How do you get people to pay attention to your new invention?
It's not as if you can get your staff together, write an art movie, shoot it and then put it out on Kickstarter, is it?
Or is it?
The thought crosses my mind on stumbling upon a Kickstarter project for new headphones.
Called Orfeo, the makers claim that these are "Headphones Without Compromise."
I've never had an argument with headphones, so I hadn't realized that they're prone to listening to me and seeing my point of view.
These strident headphones, however, allegedly allow you to enjoy "noiseless conversation, combined with Hi-Fi sound." And if you don't like that, then tough.
But then there's that video.
Here are several Orfeo employees miming to a narration of the company's founding offered by marketing manager Steven Kim.
It's all a little Woody Allen. Or, if you prefer, stunningly gauche.
Yet there's a certain mesmerizing quality, as the employeee-actors relive their parts in the creation of these compromise-free headphones.
These are clearly engineers. One thing I know about certain engineers is that they struggle with being themselves in public.
I had no idea that they also struggle to play themselves in movies.
Some are clearly reading their lines from off-camera.

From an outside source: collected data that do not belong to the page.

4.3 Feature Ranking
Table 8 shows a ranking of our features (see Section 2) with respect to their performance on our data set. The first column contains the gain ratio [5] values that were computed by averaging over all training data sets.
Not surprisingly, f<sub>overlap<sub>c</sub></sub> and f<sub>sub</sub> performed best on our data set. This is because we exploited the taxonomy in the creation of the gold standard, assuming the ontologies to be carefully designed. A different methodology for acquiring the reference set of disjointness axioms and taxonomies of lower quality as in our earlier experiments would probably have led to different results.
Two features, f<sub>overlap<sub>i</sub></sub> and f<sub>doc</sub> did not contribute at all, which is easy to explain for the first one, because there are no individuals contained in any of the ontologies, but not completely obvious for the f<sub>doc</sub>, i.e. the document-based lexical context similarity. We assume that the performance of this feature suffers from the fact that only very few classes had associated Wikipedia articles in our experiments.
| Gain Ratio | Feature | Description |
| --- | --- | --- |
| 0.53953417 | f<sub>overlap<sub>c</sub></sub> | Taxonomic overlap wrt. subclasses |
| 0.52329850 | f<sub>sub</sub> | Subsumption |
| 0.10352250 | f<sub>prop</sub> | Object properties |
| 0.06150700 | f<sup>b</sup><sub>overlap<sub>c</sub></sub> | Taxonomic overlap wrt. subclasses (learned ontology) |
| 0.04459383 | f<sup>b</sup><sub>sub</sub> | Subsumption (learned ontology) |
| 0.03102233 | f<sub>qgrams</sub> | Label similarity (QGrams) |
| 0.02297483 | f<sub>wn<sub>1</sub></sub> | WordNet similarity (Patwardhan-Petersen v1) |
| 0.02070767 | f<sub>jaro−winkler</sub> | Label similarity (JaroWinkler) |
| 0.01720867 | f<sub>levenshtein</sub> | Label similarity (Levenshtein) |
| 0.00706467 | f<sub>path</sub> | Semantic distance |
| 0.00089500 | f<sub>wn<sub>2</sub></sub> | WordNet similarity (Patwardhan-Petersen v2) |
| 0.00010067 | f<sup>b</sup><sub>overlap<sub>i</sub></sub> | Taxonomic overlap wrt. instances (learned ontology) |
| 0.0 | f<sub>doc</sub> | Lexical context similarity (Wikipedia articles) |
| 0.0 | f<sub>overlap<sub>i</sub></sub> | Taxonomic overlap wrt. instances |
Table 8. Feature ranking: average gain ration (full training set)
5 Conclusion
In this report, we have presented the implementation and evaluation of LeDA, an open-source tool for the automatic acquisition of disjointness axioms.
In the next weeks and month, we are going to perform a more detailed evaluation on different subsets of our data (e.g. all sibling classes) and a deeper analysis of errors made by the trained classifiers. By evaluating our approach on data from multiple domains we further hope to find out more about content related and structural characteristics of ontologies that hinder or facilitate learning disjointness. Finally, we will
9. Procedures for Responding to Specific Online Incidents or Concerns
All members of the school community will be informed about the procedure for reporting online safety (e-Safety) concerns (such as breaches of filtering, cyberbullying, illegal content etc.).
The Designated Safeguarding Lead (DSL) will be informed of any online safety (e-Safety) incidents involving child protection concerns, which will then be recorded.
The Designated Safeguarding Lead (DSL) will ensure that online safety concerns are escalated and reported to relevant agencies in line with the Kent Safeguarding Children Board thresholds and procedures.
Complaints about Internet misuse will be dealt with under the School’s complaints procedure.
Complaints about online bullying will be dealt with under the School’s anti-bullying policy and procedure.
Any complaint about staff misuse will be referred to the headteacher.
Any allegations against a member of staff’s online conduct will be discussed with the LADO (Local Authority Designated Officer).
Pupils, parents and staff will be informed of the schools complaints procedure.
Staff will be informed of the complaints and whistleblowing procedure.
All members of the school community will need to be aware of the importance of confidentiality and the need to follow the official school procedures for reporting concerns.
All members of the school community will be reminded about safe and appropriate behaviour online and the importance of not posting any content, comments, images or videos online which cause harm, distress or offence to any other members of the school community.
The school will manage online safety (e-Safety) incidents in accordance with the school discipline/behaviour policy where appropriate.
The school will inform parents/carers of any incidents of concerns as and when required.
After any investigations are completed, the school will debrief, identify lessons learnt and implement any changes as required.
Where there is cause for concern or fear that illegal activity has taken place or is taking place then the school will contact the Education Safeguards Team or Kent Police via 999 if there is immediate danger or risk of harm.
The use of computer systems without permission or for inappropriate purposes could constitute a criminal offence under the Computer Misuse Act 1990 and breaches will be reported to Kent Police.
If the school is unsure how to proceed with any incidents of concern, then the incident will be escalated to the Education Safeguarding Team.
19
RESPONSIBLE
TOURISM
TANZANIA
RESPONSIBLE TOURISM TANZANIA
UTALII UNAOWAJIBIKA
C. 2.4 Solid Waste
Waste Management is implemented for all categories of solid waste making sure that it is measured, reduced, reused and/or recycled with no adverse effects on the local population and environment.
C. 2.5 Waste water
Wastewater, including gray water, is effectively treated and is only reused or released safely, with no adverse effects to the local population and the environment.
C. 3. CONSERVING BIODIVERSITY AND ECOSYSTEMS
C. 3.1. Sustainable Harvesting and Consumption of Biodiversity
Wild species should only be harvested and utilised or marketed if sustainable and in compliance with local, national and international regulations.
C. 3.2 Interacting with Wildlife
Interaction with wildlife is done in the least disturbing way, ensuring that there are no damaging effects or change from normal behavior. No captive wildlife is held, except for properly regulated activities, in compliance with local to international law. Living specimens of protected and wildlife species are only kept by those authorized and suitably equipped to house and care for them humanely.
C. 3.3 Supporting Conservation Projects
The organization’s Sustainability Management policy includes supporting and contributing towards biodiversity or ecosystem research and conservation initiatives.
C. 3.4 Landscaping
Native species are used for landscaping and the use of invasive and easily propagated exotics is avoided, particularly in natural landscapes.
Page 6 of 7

Can't they remember the very things they said?
What was their inspiration? Yes, it was a movie.
"I was just seeking the idea of a fun and unprecedented way of telling stories," Kim told me. "And I just thought about a storytelling scene from 'Antman.' It is fast-paced, fun, and a good way to tell our story!"
He said he was just trying to make a video that would stand out. In this, he has certainly succeeded. However, he admitted that, contrary to the movie, no one wears straw hats to work at Orfeo.
These must be very particular people. To see them talking about a "crazy algorithm" with all the enthusiasm of an actuary reading Tolstoy could be high art. Especially as they're sipping Red Bull as they're doing it. This could be one of the finest-ever examples of the Stanislavski Method, in which emotional memory is vital.
On the other hand, it could be like one of those French movies that you watch with the certainty it was made by art school students after several sleepless night ingesting only pizza and strangely-colored tablets.
I wonder if they'll make a follow-up.